By Jennifer L. Warren
BEACON – Children laughing and tossing a football, other youth clad in their school sport’s or club’s navy blue and white Bulldog attire interacting as they eagerly await marching in the Parade, neighbors energetically chatting about the latest area happenings, a varying contingent of dogs, wagging their tales while playing with one another. This late September afternoon scene and much, much more was on full display throughout Main Street Sunday afternoon, as the Spirit of Beacon Day once again returned to the City as they reveled in its pride, community and diversity.
Created in 1977, the long-standing, extremely popular community event carries the mission of bringing the City together, particularly the youth, while stressing the importance of everyone getting to know one another and enjoying food, education and entertainment.
Forty-five years later, that mission appeared to be going strong, as hundreds of people flooded the City’s Main Street strip, listening to music, viewing an elaborate, colorful parade, taking advantage of special business offerings, and visiting an eclectic mix of vendors as well as pop-up experiences. One of those options was at the Veterans Place, featuring, Beacon Performing Arts and School of Rock Band. Another was over at the Howland Cultural Center, where there was a Discovery Concert, extended Gallery Hours, and a People Make it Happen exhibit. Meanwhile, Cross Street was providing melodious sounds from Beacon Rising Women’s Choir and Beacon Music Factory students. Everywhere you looked, something was happening, creating what many dubbed an authentic, nostalgic, much-welcomed vibe.
“It feels very retro and old school-all in a great way- out here today,” said City of Beacon resident Preston Dennard, who was enjoying the Parade, while taking shelter from a short rain shower over by the Mobil Station with his two children and wife, eagerly awaiting seeing his other child marching with his football team. “It’s wonderful to see people with their phones and technology put away and focusing on everything around them as well as each other.”
Not only was the original mission of bringing the City’s people together in full bloom Sunday afternoon, but so too was the mixing of different cultures, something many commented upon, adding to the days’ overall offerings and flair. People from all backgrounds could be spotted positively mingling while learning from one another’s unique gifts.
“I’ve been coming to the Spirit of Beacon Day for a long time, and it’s always been a great thing to see the mix of people here,” pointed out Wanda Ramirez, a representative from Fidelis, who was providing critical information as well as products from behind her health agency vendor booth. “It’s especially important to see all of this after COVID and people not being able to get out for so long.”

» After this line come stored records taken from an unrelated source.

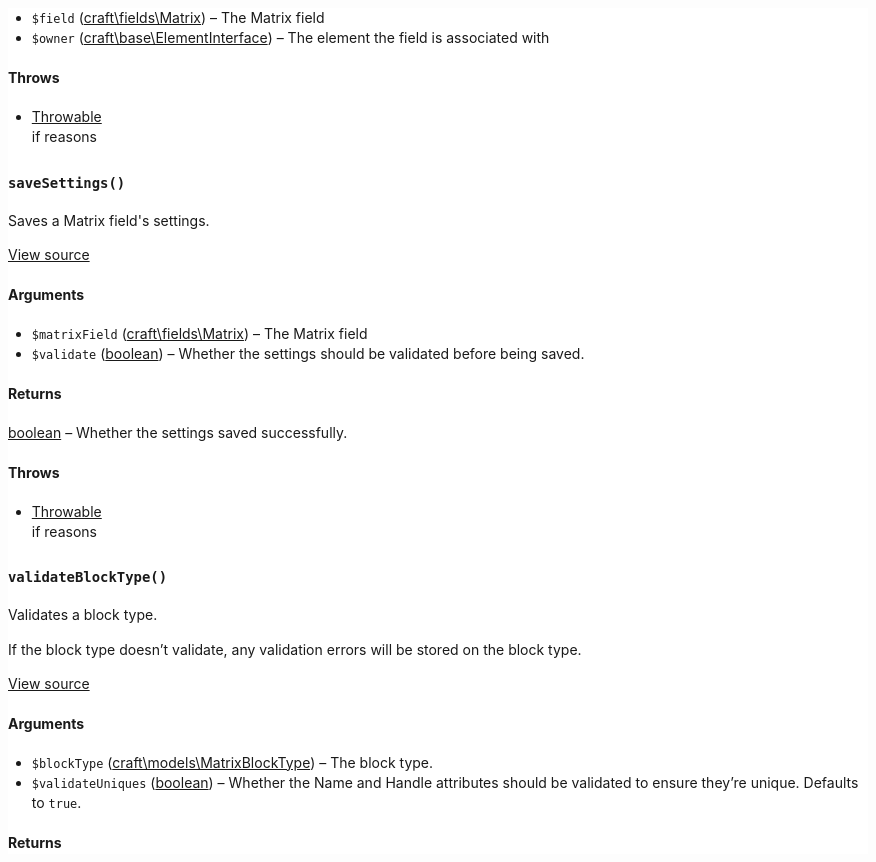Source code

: - `$field` ([craft\fields\Matrix](craft-fields-matrix.md)) – The Matrix field
- `$owner` ([craft\base\ElementInterface](craft-base-elementinterface.md)) – The element the field is associated with


#### Throws

- [Throwable](http://php.net/class.throwable)\
  if reasons


### `saveSettings()`





Saves a Matrix field's settings.




[View source](https://github.com/craftcms/cms/blob/master/src/services/Matrix.php#L582-L653)


#### Arguments

- `$matrixField` ([craft\fields\Matrix](craft-fields-matrix.md)) – The Matrix field
- `$validate` ([boolean](http://php.net/language.types.boolean)) – Whether the settings should be validated before being saved.

#### Returns

[boolean](http://php.net/language.types.boolean) – Whether the settings saved successfully.

#### Throws

- [Throwable](http://php.net/class.throwable)\
  if reasons


### `validateBlockType()`





Validates a block type.

If the block type doesn’t validate, any validation errors will be stored on the block type.


[View source](https://github.com/craftcms/cms/blob/master/src/services/Matrix.php#L159-L228)


#### Arguments

- `$blockType` ([craft\models\MatrixBlockType](craft-models-matrixblocktype.md)) – The block type.
- `$validateUniques` ([boolean](http://php.net/language.types.boolean)) – Whether the Name and Handle attributes should be validated to
ensure they’re unique. Defaults to `true`.

#### Returns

Each year since its inception the Spirit of Beacon Day has continued to grow its numbers and diversity of those in attendance, vendors, size of its Parade and more. One trademark that has always remained is its commitment to the original intent: to bring the people together, something deemed critically essential by the Spirit of Beacon pioneers who convened at the Howland Library 45 years ago.
“More than anything, this day brings out the community, allowing the people to really mingle with one another,” said Ron Donofrio, a real estate broker with Daniel Aubry Realty, who was selling, specially-priced insignia- filled Spirit of Beacon Day tee-shirts and sweatshirts outside of the 192 Main Street business. “It’s a day to say hello to one another and take pride in the community.”
And the day offered still more priceless gems worthy of much gratitude, especially in the wake of the recent challenges the City of Beacon as well as the world has faced the past couple of years.
“After two years of Pandemic lockdown, the Spirit of Beacon Day was exactly what the community needed,” said Joe Waring, a volunteer for the Spirit of Beacon Day. “Today brought everyone together to celebrate all things Beacon, especially the people who have chosen to make it their home.” Reflecting further he added, “The organizers who worked tirelessly on this deserve a round of applause for giving Beacon a chance to breathe together again.”